Some of the lines below need repeating. Reproduce exactly those between the lines holding "STATE OF NEW YORK" and "Sponsored by: Committee on Ways and Means", inclusive.

• • • • • • •

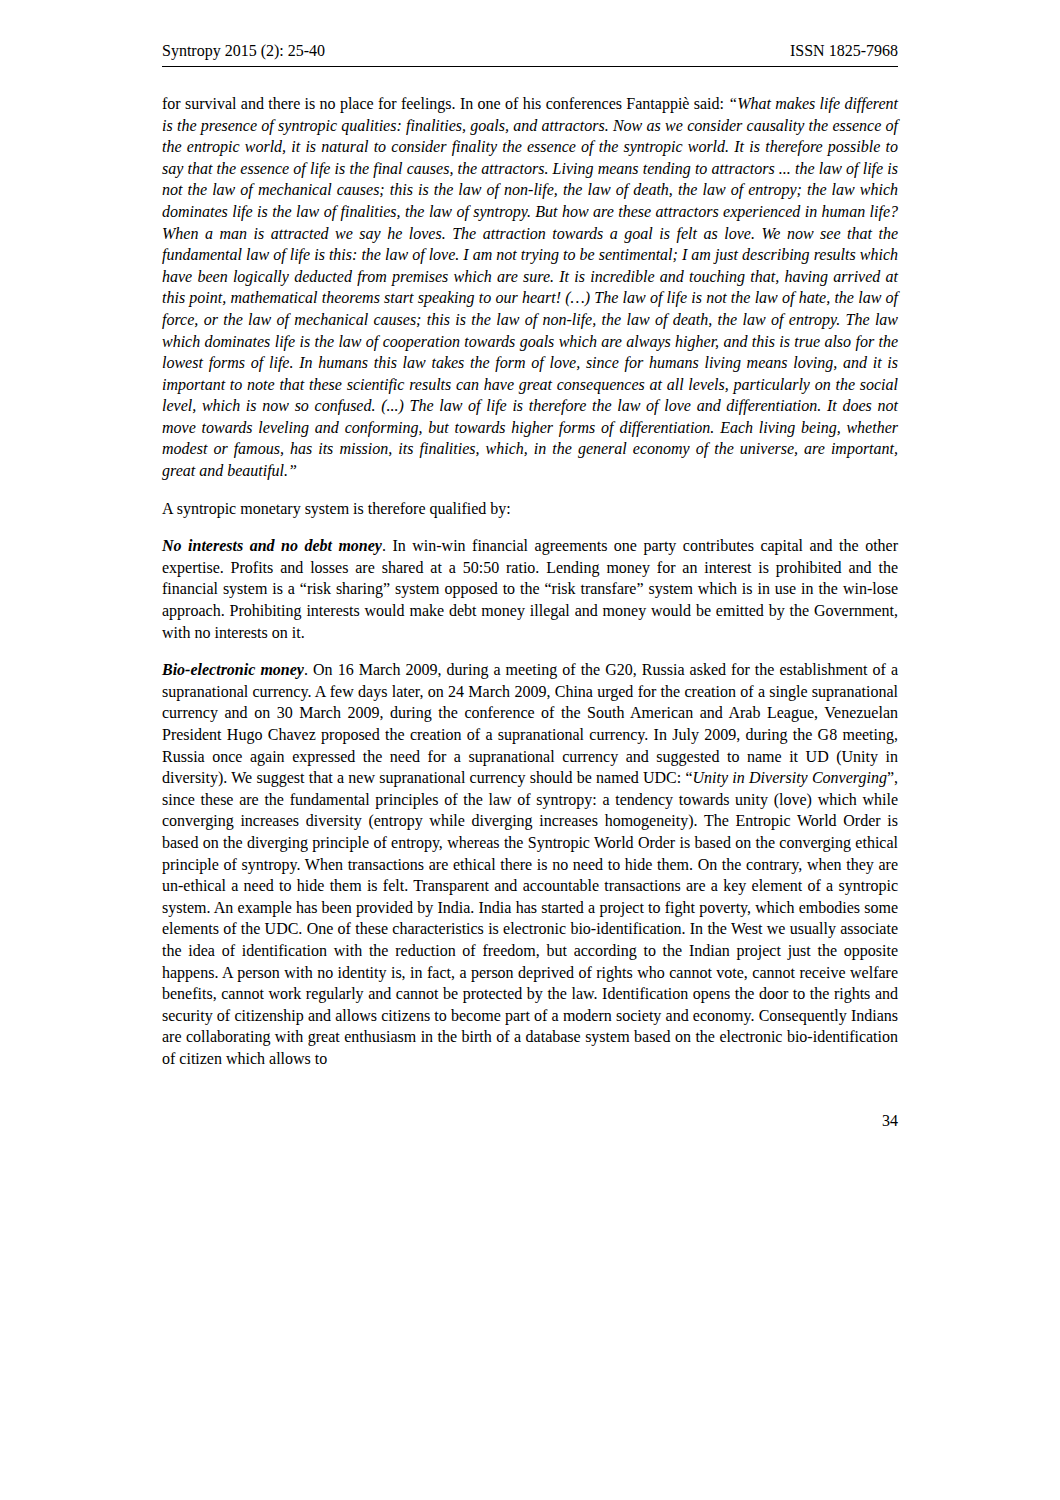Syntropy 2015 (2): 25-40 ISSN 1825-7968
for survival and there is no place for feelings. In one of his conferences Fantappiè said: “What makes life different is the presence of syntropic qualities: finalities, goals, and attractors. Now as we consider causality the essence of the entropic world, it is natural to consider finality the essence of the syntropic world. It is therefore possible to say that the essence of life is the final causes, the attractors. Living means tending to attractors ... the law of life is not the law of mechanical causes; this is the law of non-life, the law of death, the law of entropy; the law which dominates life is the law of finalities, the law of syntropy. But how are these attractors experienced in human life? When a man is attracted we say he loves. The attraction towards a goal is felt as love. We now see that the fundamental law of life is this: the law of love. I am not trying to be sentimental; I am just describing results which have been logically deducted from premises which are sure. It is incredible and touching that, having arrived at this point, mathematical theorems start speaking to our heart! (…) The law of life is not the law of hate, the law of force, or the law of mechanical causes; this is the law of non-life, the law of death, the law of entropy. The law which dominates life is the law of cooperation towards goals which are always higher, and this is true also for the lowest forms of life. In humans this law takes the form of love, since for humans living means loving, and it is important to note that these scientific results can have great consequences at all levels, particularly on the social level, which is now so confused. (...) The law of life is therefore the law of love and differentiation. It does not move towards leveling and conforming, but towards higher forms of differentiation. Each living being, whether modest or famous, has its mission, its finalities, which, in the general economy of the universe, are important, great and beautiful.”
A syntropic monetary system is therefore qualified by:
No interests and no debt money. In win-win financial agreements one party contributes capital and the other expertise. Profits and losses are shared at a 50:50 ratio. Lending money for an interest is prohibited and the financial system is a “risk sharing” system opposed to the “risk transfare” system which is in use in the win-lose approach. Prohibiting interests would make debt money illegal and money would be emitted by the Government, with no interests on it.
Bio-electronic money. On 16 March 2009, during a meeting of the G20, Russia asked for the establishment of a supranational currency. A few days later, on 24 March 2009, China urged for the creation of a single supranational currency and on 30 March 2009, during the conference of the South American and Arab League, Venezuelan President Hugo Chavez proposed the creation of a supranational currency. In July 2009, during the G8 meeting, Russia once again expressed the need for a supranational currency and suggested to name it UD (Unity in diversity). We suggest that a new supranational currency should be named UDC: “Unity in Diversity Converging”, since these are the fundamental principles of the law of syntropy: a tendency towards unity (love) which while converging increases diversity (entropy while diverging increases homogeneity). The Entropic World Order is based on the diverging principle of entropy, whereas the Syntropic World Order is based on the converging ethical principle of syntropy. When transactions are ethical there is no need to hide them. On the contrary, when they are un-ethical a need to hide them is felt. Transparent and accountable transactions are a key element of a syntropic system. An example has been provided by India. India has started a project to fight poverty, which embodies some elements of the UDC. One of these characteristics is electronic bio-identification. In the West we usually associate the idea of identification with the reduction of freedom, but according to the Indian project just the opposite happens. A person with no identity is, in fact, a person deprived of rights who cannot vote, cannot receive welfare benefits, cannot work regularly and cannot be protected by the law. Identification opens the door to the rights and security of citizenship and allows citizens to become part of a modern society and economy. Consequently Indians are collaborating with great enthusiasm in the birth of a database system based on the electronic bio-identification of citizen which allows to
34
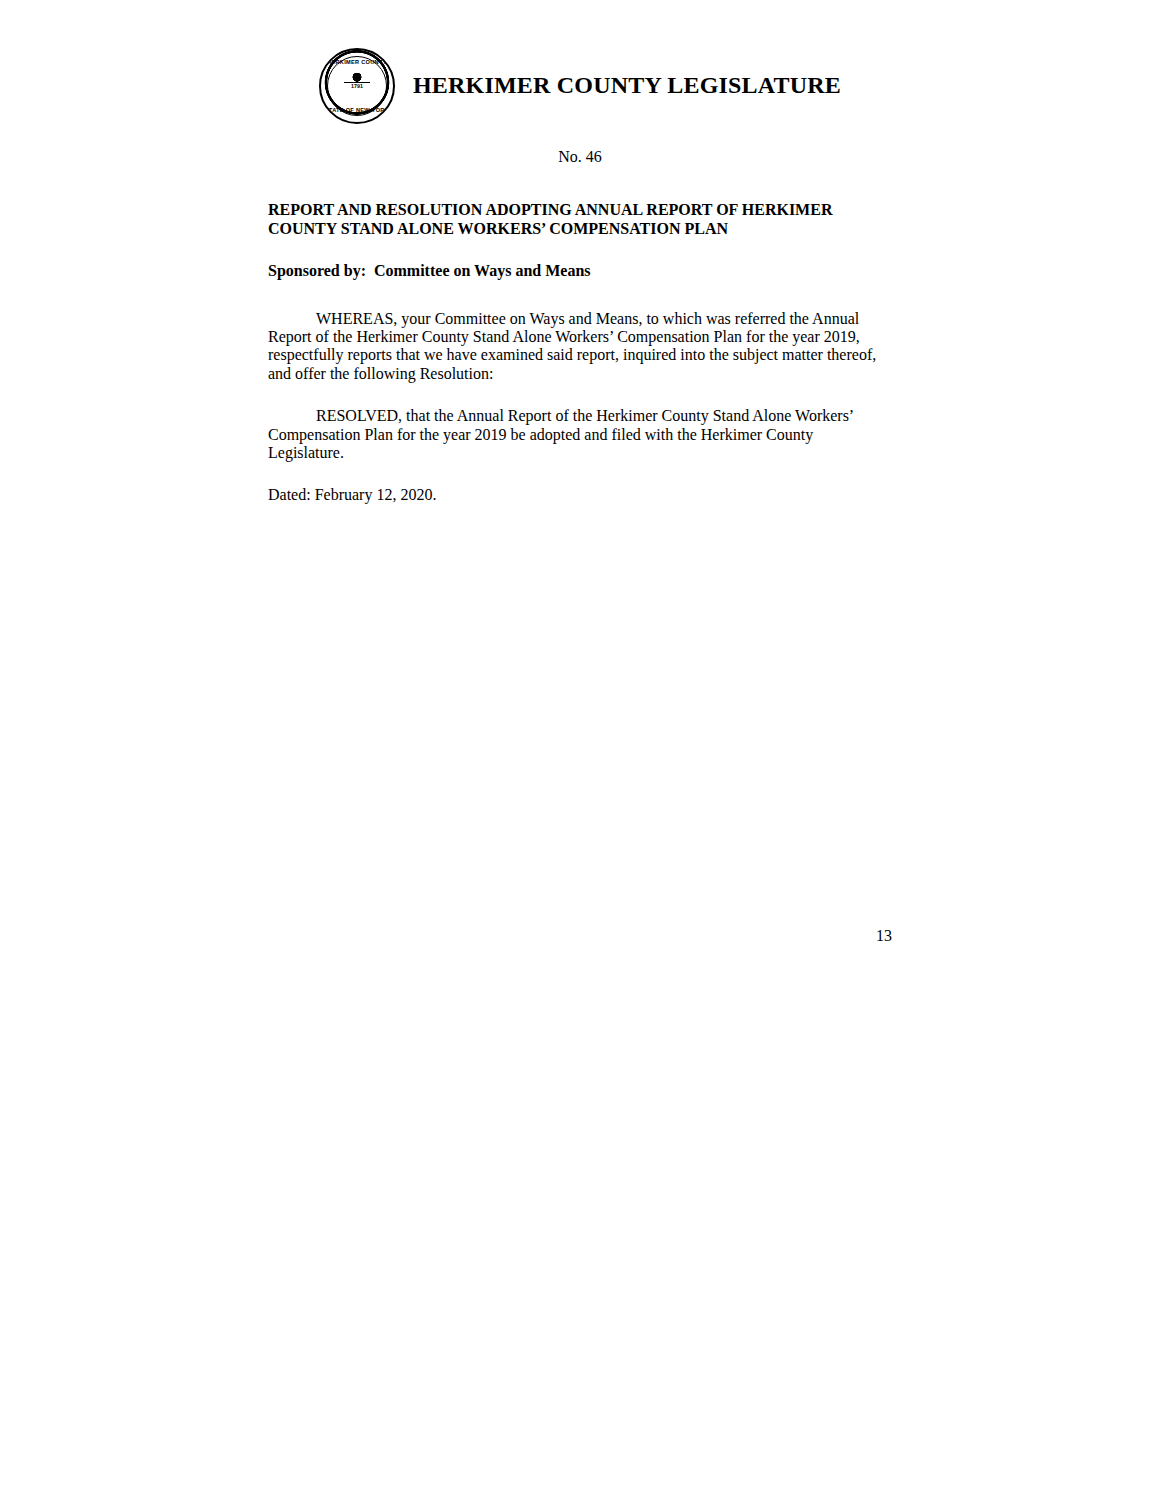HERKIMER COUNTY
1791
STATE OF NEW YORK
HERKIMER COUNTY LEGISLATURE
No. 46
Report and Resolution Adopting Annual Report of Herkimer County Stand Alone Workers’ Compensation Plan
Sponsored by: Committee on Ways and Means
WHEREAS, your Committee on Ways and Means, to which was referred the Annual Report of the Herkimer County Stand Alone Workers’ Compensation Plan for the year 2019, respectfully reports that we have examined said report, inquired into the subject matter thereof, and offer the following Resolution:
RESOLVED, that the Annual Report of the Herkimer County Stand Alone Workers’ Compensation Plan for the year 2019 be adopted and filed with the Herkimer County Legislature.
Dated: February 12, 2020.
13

• • • • • • •

= Problem solution =
STATE OF NEW YORK
HERKIMER COUNTY LEGISLATURE
No. 46
Report and Resolution Adopting Annual Report of Herkimer County Stand Alone Workers’ Compensation Plan
Sponsored by: Committee on Ways and Means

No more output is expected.